Work required:
Filter the listing so that only lines with the word "CROSS" remain.

Given data:
+--
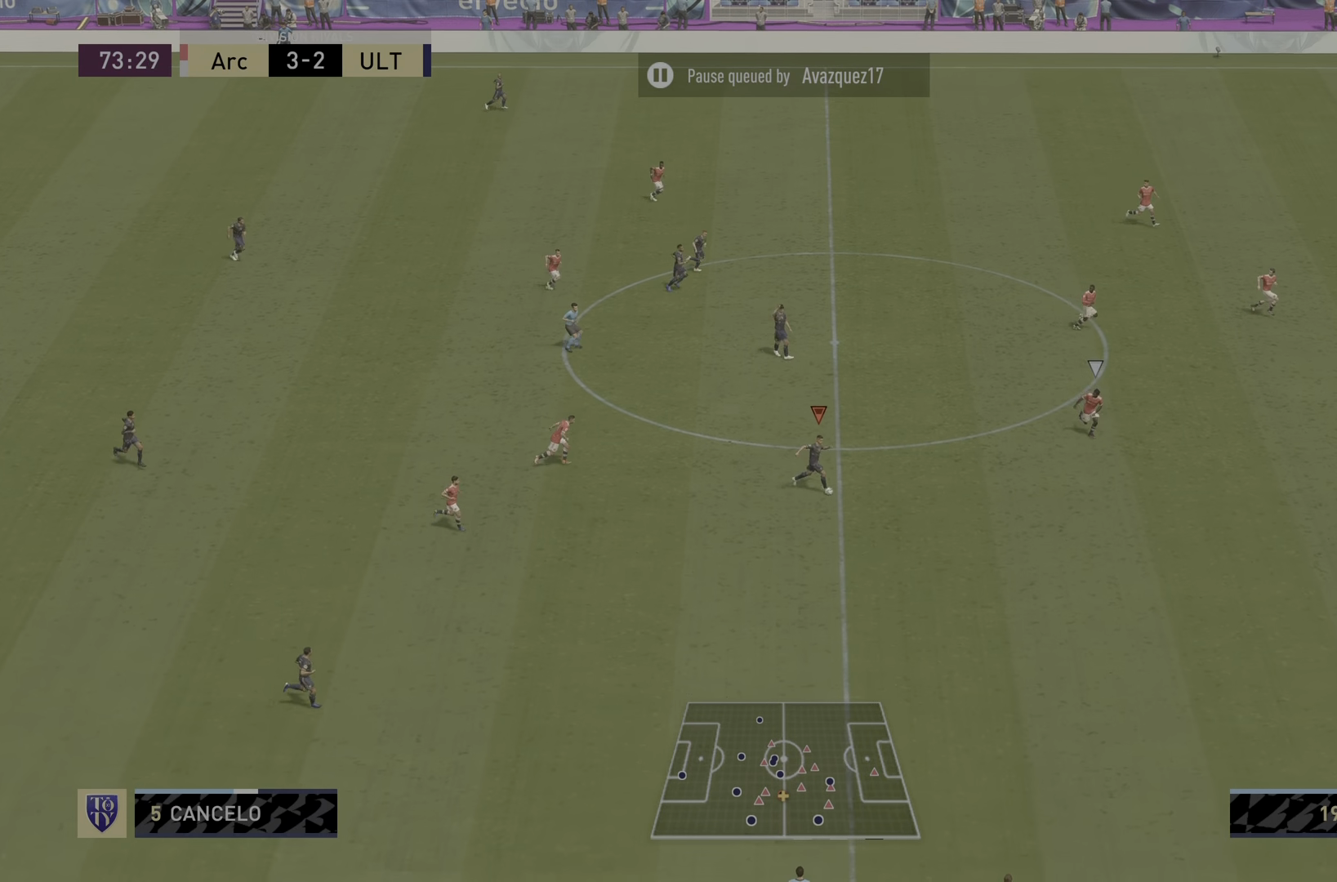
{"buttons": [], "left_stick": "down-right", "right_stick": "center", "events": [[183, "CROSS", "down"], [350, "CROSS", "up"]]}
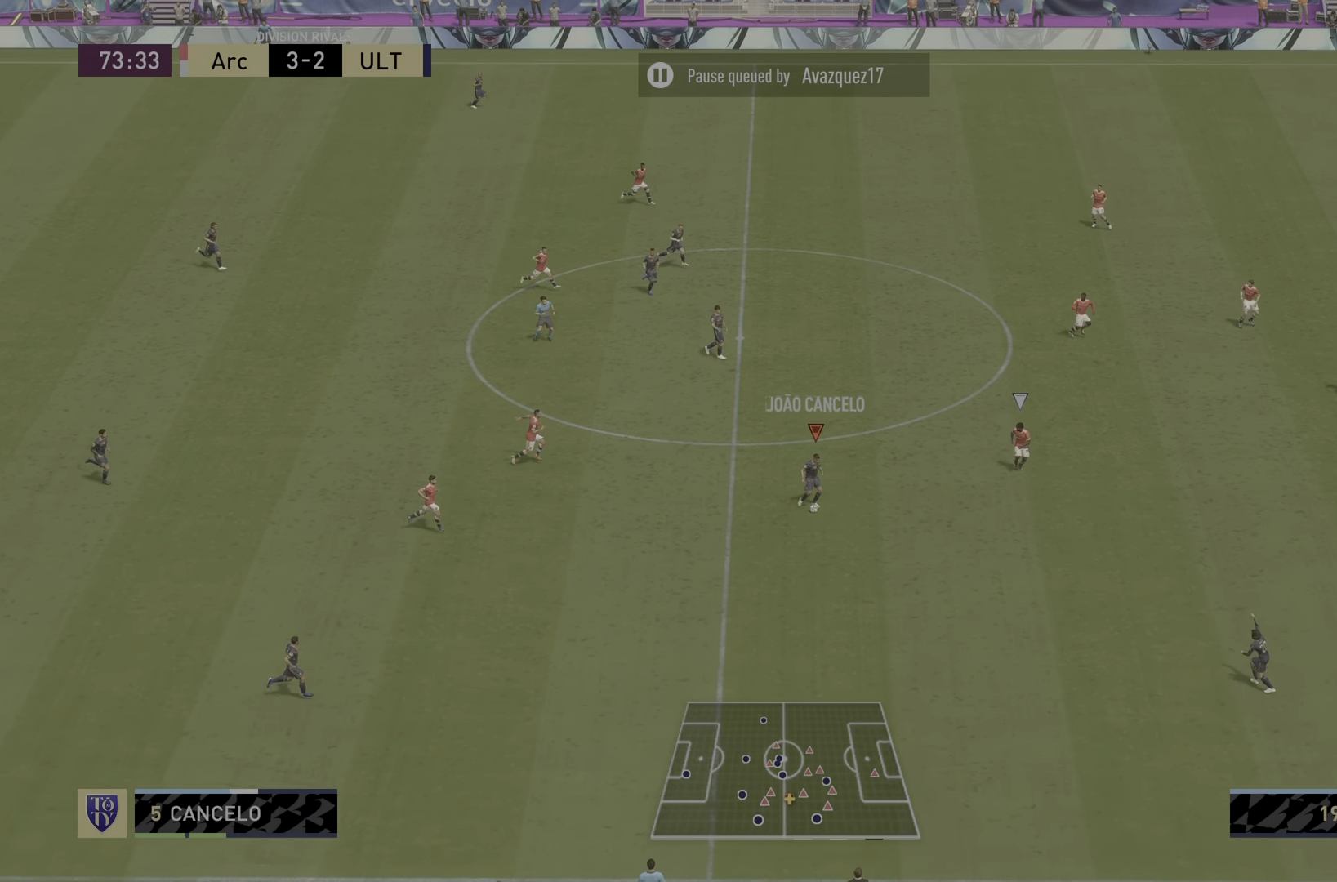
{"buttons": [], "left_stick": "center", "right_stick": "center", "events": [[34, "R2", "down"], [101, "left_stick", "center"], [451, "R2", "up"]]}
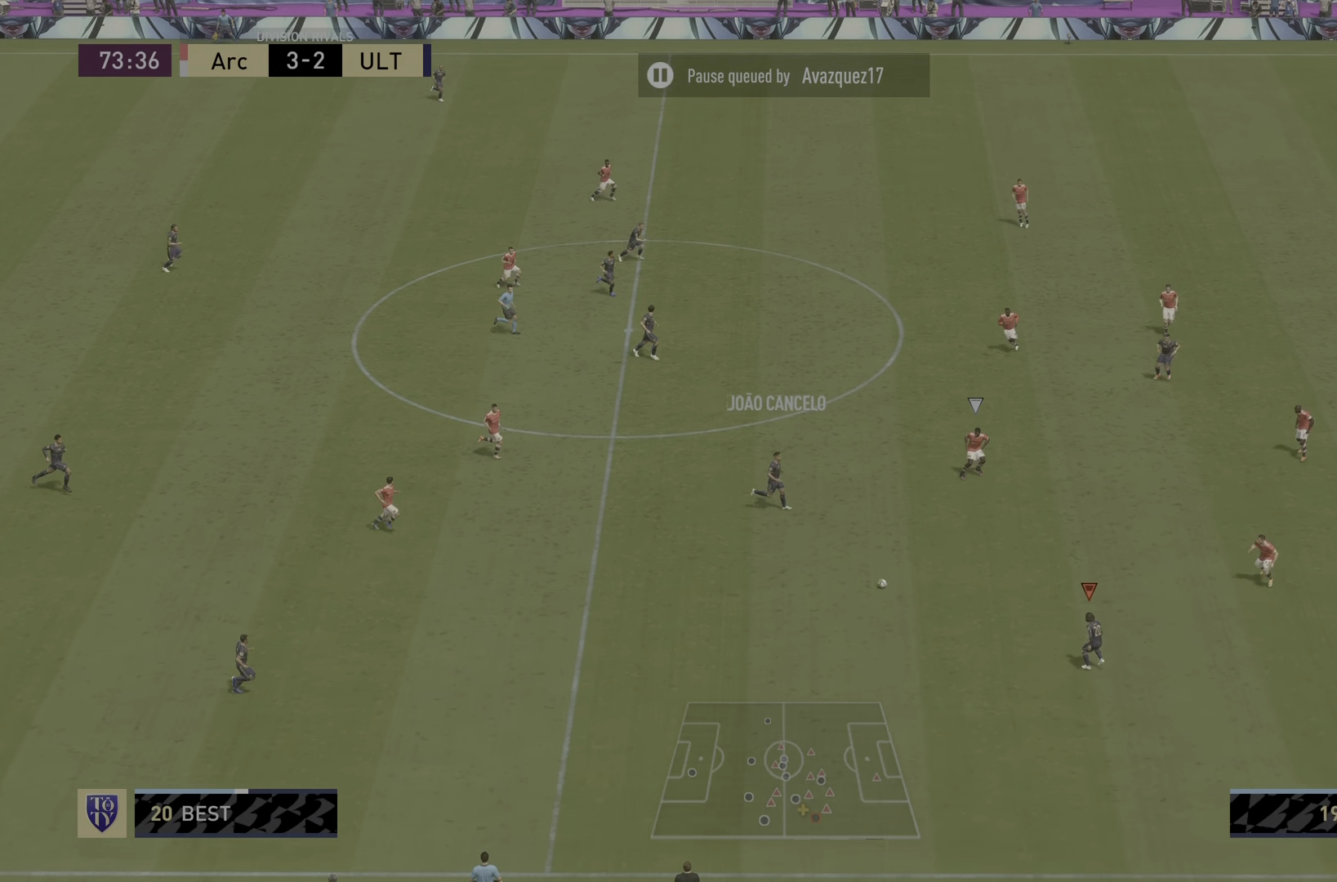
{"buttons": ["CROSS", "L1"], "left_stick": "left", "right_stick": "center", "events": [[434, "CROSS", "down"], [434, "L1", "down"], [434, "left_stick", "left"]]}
+--
Solution:
{"buttons": [], "left_stick": "down-right", "right_stick": "center", "events": [[183, "CROSS", "down"], [350, "CROSS", "up"]]}
{"buttons": ["CROSS", "L1"], "left_stick": "left", "right_stick": "center", "events": [[434, "CROSS", "down"], [434, "L1", "down"], [434, "left_stick", "left"]]}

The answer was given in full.